Berlin/Düsseldorf Martin Schulz verlor keine Zeit. Direkt nachdem sich CDU, CSU und SPD am Montagmittag in der Europapolitik einigten, wandte sich der SPD-Chef an die Basis. Die Partei solle eine Große Koalition als Chance für die Europapolitik begreifen. Über einen Messenger-Infodienst schrieb Schulz an die Parteimitglieder: „Wir haben jetzt eine echte Chance, zusammen gerade auch mit Frankreich, Europa demokratischer, sozialer und handlungsfähiger zu machen.“ Das sei im Interesse der Bürger Deutschlands und aller Europäer. „Ich würde mir sehr wünschen, dass wir diese Chance jetzt auch nutzen.“

Schulz weiß: Mit der Einigung über einen Koalitionsvertrag hätte er nur den ersten von zwei Schritten zu einer Regierungsbeteiligung getan. Das letzte Wort haben die knapp 450.000 SPD-Mitglieder. Nur wenn sie in einem Mitgliederentscheid mehrheitlich Ja zu einem Koalitionsvertrag beider Seiten sagen, kann eine Große Koalition zustande kommen.

Sobald der Koalitionsvertrag steht, will das SPD-Präsidium festlegen, in welchem Zeitraum die Mitglieder über eine erneute Große Koalition abstimmen dürfen. Da das Mitgliedervotum als reine Briefabstimmung durchgeführt wird, bekommt jedes Mitglied per Post seine persönlichen Abstimmungsunterlagen zugeschickt. Um bei der Auszählung der Stimmen berücksichtigt zu werden, müssen die ausgefüllten Unterlagen bis 24 Uhr am Abstimmungsstichtag im Postfach des Parteivorstandes eingegangen sein.

Der ganze Abstimmungsprozess dürfte gut drei Wochen in Anspruch nehmen. Über den Kurznachrichtendienst Twitter kursierte bereits der 4. März als der Tag, an dem das Ergebnis des Mitgliederbescheids veröffentlicht würde. SPD-Parteisprecherin Elena Pieper erklärte aber postwendend: „Der Termin, an dem das Ergebnis bekanntgegeben wird, wird von den Parteigremien beschlossen, sobald sie das nächste Mal tagen. Bis dahin steht der genaue Tag nicht fest.“

Der Zeitraum der Abstimmung dürfte für Schulz und die weiteren Befürworter arbeitsreich werden. Zusammen mit SPD-Fraktionschefin Andrea Nahles und Generalsekretär Lars Klingbeil wird der Parteivorsitzende durch Deutschland reisen, um für die Zustimmung der Mitglieder zu werben. Gleichzeitig gehen auch die GroKo-Gegner wie der Juso-Vorsitzende Kevin Kühnert auf Tour, wie dieser bereits ankündigte.

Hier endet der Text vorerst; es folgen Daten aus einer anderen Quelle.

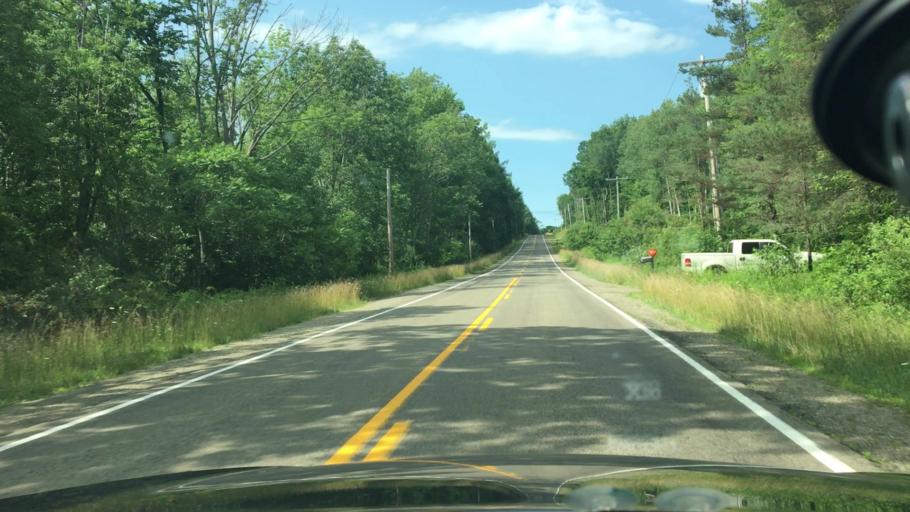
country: US
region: New York
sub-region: Chautauqua County
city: Lakewood
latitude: 42.2216
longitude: -79.3616
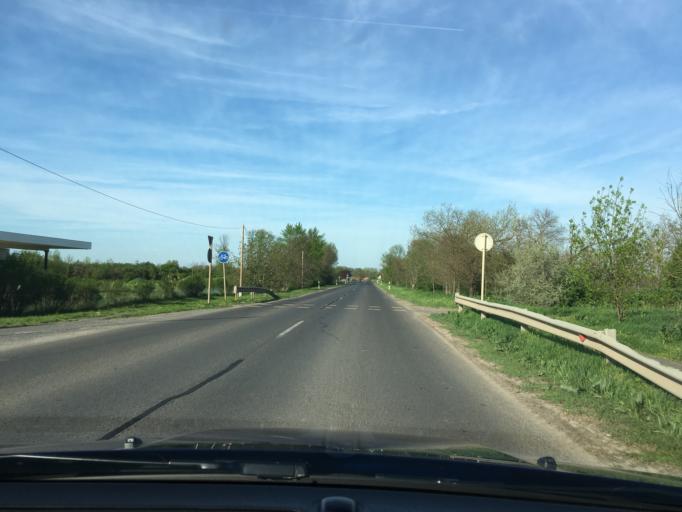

Vorab haben die Mitglieder die Möglichkeit, sich selbst ein Bild vom Koalitionsvertrag zu machen. Dieser wird an die Mitglieder verschickt und auf der Internetseite der SPD sowohl komplett als auch als Kurzfassung einsehbar sein. Zudem sind in den Ortsvereinen, Unterbezirken und Landesverbänden/-bezirken Diskussionsveranstaltungen geplant, zu denen die Genossen eingeladen werden. Gerade vor Ort könnten die Ergebnisse heftig diskutiert und um eine Mehrheit gerungen werden.

Bereits auf dem Parteitag im Januar war verbissen um den Start der Koalitionsverhandlungen mit der Union gestritten worden. Nur 56 Prozent der Delegierten und Vorstandsmitglieder entschieden sich damals dafür, die Verhandlungen aufzunehmen. Dieses Mal könnte das Ergebnis noch knapper ausgehen. Denn Schulz köderte die Zustimmung der Delegierten mit dem Versprechen, in den Verhandlungen mit der Union für Verbesserungen der Sondierungsergebnisse zu kämpfen. Nahles sagte, man werde verhandeln, „bis es quietscht“.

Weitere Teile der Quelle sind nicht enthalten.